Mots Clés : Sociétés militaires privées, Sociétés d’appui stratégique opérationnel, mercenaires,
externalisation de la Défense, forces armées, privatisation, France.
Résumé :
Le monde de l’après-guerre froide a vu se développer ce que l’on appelle couramment des
sociétés militaires privées, principalement anglo-saxonnes. La France héberge aujourd’hui
des sociétés de sécurité militaire privées qui présentent des caractéristiques singulières. La
présentation des principaux traits des SMP anglo-saxonnes permet d’abord de les
comparer aux sociétés françaises.
La singularité des sociétés françaises vient principalement de la réticence des autorités
françaises à externaliser des missions traditionnellement régaliennes. Cette spécificité
trouve également son origine dans les prestations que fournissent ces sociétés. L’ambition
des sociétés de sécurité militaire privées françaises ne doit pas être de concurrencer les
entreprises anglo-saxonnes, mais de trouver un positionnement particulier qui leur
permettent avant tout de servir les intérêts et le rayonnement de la France dans le monde.
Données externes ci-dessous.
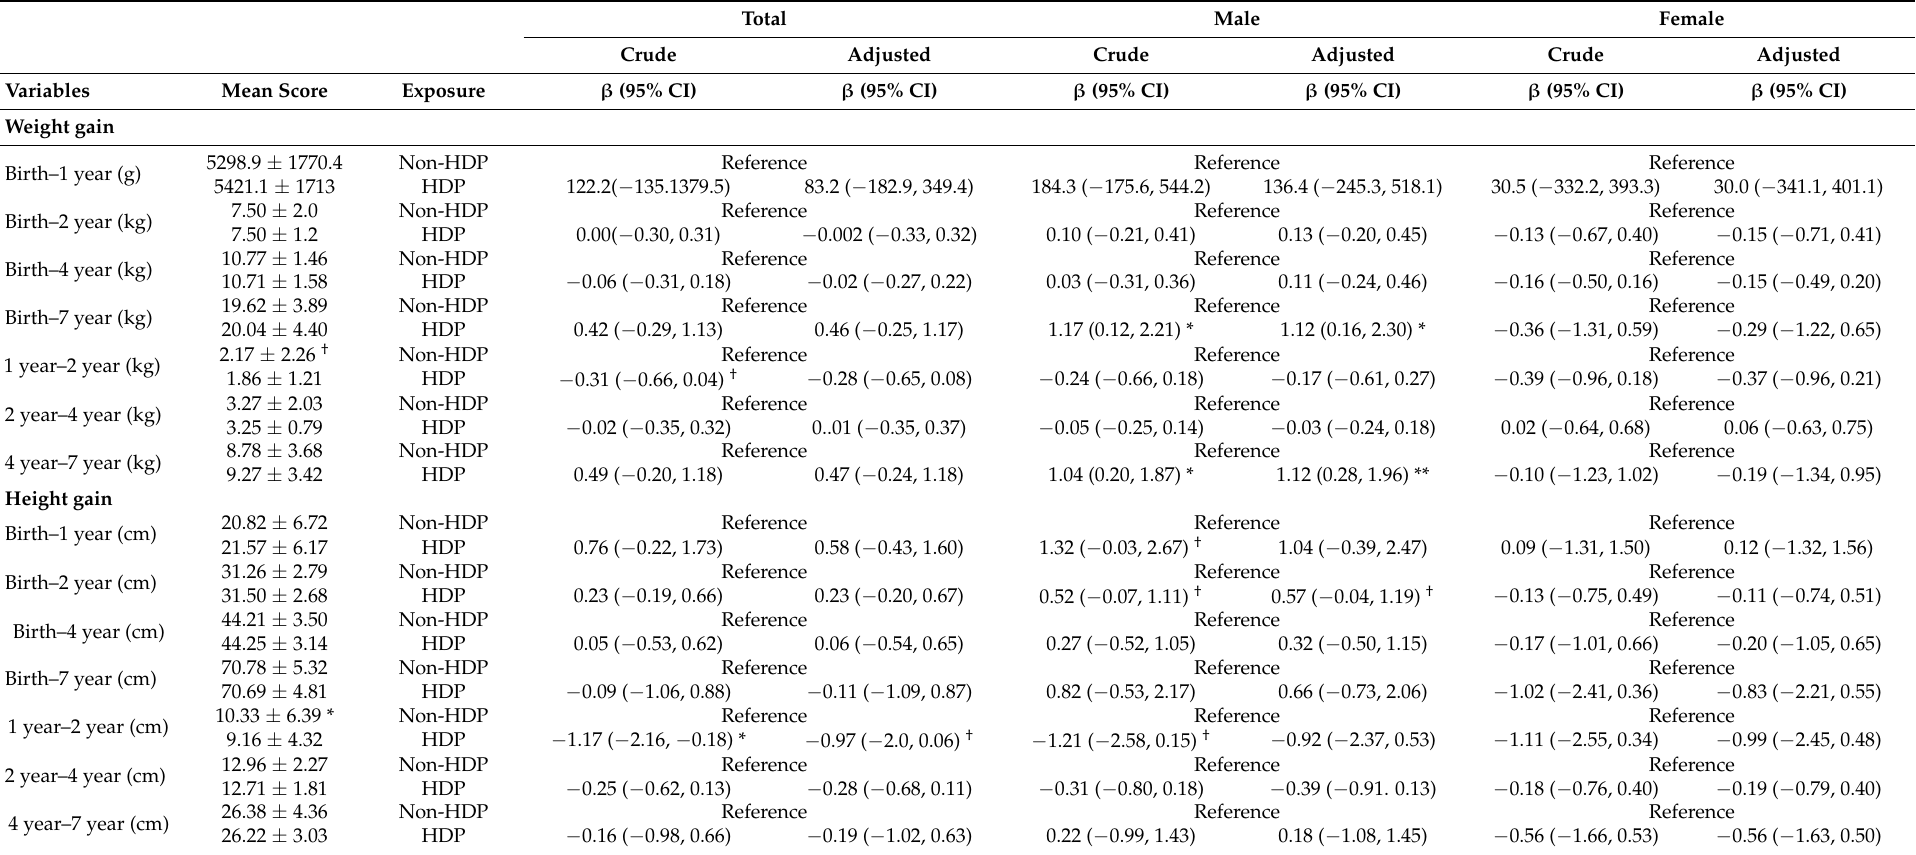
Table 6. Difference in weight and height gain from birth to different years of ages and at different age intervals using the multiple linear regression models. Total Male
Mais l’absence de doctrine solide et de cadre juridique national ni international clair sur le
sujet risque de continuer à empêcher les SSMP françaises de devenir des sociétés
contrôlables au service de notre pays et de nos alliés. Alors que les sociétés militaires privées
anglo-saxonnes pâtissent de plus en plus d’une réputation assez douteuse, il est primordial
que la France parvienne à créer des SSMP capables de redorer l’image du secteur de la
sécurité militaire privée. Il est donc nécessaire que les autorités se penchent plus
sérieusement sur la question dans un avenir proche, afin que de véritables “ sociétés
militaires privées à la française ” s’installent et se consolident en France.